[Document layout detection data]
★ ★ ★ ★ ★

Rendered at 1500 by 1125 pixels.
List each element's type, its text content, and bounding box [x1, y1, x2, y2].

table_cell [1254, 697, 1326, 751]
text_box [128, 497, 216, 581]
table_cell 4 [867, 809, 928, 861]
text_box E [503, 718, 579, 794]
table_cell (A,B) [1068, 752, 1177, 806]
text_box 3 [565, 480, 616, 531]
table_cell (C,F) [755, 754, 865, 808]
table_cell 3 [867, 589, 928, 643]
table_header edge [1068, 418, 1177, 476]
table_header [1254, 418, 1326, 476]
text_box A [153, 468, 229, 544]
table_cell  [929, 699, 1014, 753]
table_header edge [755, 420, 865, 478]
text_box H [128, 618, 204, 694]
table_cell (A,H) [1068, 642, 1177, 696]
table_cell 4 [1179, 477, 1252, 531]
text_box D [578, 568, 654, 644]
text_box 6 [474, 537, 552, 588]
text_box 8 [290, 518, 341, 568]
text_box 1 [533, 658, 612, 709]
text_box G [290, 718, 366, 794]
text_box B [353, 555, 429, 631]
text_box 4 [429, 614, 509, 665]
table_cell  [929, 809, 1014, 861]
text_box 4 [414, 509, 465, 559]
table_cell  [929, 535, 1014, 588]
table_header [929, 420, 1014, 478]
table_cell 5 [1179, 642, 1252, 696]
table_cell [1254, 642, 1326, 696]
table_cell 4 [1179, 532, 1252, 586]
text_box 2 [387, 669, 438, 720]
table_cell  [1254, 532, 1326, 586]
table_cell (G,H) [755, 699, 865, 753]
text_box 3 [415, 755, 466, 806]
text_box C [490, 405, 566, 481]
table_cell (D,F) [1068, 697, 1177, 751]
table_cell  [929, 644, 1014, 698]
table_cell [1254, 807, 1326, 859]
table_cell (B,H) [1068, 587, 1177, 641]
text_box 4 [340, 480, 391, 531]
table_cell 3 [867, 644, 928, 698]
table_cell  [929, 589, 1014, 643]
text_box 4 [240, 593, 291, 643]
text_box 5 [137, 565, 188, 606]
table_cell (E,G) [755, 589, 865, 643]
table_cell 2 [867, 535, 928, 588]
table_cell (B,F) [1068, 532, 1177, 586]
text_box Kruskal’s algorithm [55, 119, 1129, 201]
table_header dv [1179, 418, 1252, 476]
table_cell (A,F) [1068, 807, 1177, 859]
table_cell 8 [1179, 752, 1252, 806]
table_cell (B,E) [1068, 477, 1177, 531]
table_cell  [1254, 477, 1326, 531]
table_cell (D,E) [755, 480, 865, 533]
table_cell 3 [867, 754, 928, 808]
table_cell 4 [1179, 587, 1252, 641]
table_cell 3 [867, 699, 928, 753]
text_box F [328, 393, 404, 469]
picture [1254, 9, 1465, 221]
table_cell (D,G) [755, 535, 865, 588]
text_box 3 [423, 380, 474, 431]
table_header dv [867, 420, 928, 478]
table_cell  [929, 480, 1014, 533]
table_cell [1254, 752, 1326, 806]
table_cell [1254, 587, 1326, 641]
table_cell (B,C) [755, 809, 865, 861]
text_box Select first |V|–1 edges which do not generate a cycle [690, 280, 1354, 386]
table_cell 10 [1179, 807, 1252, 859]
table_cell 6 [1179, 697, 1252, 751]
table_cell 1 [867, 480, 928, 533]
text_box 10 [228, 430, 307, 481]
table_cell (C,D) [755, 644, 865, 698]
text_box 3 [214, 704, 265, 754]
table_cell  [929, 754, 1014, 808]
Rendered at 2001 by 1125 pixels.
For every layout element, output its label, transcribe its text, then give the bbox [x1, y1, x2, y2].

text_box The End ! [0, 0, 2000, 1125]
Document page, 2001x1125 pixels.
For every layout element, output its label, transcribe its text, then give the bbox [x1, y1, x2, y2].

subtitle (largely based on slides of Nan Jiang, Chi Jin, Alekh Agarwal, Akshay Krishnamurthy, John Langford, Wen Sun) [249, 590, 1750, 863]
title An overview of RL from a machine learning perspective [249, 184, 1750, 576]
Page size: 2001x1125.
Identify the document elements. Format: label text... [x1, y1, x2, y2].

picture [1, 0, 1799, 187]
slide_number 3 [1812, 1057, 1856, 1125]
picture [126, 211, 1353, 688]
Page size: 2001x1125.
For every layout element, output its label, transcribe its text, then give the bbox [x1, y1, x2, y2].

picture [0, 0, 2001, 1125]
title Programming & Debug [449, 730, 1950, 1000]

★ ★ ★ ★ ★

*Aim of the exercise*. Return word for word the lines above from the line with "Rendered at 2001 by 1125 pixels." to the line with "Document page, 2001x1125 pixels.", including both and leaving out all others.

*Answer to this problem*.
Rendered at 2001 by 1125 pixels.
For every layout element, output its label, transcribe its text, then give the bbox [x1, y1, x2, y2].

text_box The End ! [0, 0, 2000, 1125]
Document page, 2001x1125 pixels.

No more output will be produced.